On se rend compte alors que la diversité des styles de vie rend difficile tout travail d’assemblage autour de références unanimement ressenties par l’ensemble du corps social. Il y a une multiplication d’orientations collectives pour définir l’univers antillais, nous pouvons donc dire que la forme réticulaire prévaut puisque aucune de ces orientations ne se constitue en référence dominante. Nous avons déjà vu que certains auteurs parlent de diasporas, cependant cette diaspora n’a rien de commun avec les formes classiques de la diaspora. Le domaine religieux des antillais connu pour être une myriade d’assemblées, d’affiliations diverses en constante innovation (dans la mesure où la scission de certaines églises en crée des nouvelles), écarte définitivement l’expérience antillaise des structures diasporiques puisque celles-ci s’organisent autour du principe de linéarité religieuse.

Christine Chivallon, quant à elle, évoque le motif de « réseau » ou du « segment communautaire » pour définir le fait migratoire antillais. En effet, les différentes formes de regroupement, aussi diverses et changeantes soient-elles, peuvent être considérées comme des « segments communautaires » à travers lesquels se jouent des liens communautaires. Ces segments sont les lieux d’expression et de renouvellement de l’identité antillaise, une identité basée donc sur le multiple, sur la relation. Dans la migration, plus encore qu’aux Antilles, l’identité antillaise semble construit dans la relation, comme l’a pensé Glissant. En effet, l’originalité des constructions identitaires antillaises dans la migration réside dans le fait qu’elles ne consistent ni en une survalorisation des éléments culturels originaux, ni en leur abandon au profit de l’appropriation de la culture de la société d’accueil, ni en un syncrétisme des différents systèmes de références. L’identité antillaise se constitue au contraire dans la relation entre les individus au sein de réseaux communautaires disparates.

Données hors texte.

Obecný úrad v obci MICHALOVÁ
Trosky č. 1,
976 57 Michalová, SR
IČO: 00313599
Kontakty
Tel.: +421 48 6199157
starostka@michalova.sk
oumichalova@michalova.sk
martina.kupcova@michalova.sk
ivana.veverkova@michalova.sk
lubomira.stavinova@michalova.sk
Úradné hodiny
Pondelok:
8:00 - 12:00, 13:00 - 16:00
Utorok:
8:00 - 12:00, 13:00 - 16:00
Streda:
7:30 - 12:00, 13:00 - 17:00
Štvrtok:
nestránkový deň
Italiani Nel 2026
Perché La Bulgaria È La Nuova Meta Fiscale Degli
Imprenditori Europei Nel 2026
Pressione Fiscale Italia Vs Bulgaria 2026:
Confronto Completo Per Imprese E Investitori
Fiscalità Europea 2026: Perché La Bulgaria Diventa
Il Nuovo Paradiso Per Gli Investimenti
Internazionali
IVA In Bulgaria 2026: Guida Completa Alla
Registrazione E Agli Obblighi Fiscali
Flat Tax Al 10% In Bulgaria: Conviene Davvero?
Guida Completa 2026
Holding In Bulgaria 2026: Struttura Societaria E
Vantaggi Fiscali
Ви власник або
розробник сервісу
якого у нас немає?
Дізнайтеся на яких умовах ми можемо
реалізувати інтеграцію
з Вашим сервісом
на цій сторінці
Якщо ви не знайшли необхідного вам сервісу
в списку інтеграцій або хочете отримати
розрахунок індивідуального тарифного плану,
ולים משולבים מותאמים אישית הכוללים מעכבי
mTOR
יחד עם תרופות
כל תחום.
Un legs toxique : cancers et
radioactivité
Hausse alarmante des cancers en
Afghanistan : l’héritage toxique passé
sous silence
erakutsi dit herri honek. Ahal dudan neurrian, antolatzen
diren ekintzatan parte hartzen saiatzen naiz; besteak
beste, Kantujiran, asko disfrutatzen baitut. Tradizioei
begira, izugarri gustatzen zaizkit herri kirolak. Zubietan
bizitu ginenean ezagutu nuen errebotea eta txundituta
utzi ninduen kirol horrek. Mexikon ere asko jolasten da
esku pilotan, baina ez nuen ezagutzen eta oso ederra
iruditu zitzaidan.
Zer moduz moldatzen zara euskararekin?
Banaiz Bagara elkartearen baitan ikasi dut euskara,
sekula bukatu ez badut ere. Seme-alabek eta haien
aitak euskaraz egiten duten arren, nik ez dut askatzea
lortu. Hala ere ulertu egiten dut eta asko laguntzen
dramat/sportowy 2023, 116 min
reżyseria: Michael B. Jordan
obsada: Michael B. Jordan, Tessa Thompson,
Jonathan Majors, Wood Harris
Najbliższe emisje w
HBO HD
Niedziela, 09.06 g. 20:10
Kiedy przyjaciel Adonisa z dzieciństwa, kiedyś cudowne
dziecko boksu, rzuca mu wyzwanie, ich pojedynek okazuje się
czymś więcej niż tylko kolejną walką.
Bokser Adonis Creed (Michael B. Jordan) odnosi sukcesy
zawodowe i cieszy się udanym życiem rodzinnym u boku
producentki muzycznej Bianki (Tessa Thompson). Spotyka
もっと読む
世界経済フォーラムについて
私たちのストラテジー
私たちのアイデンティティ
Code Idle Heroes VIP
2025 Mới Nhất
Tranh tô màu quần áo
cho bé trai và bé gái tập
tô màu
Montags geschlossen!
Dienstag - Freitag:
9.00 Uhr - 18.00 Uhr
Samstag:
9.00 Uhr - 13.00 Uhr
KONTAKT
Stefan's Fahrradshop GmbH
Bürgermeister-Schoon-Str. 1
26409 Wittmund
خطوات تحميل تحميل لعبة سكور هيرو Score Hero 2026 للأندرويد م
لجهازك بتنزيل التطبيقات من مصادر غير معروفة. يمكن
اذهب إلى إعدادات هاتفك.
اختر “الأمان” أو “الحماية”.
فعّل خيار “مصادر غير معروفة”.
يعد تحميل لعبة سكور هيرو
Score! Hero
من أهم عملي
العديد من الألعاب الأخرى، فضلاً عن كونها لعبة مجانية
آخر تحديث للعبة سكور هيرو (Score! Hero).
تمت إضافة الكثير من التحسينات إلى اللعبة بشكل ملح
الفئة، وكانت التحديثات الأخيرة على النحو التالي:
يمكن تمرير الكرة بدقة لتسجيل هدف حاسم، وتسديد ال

On peut voir, enfin, dans la migration des populations antillaises la résurgence de chocs anciens, de processus de stigmatisation et de domination déjà subis. Leurs stratégies identitaires reflètent la volonté de ne pas revivre les mêmes rapports de domination (James, 1993 ; Chivallon, 1995). Au lieu de se réfugier dans les normes, les pratiques et les valeurs d’origine et de s’incarner dans une différence revendiquée comme c’est le cas en ce qui concerne la plupart des migrants d’autres origines, l’identité antillaise se tapit dans des segments communautaires, discontinus qui ne peuvent être identifiés comme porteurs d’une identité spécifique et qui ne sont donc pas stigmatisés. Ainsi la population concernée évite de se soustraire au processus d’enfermement dans une identité construite et assignée par la société environnante.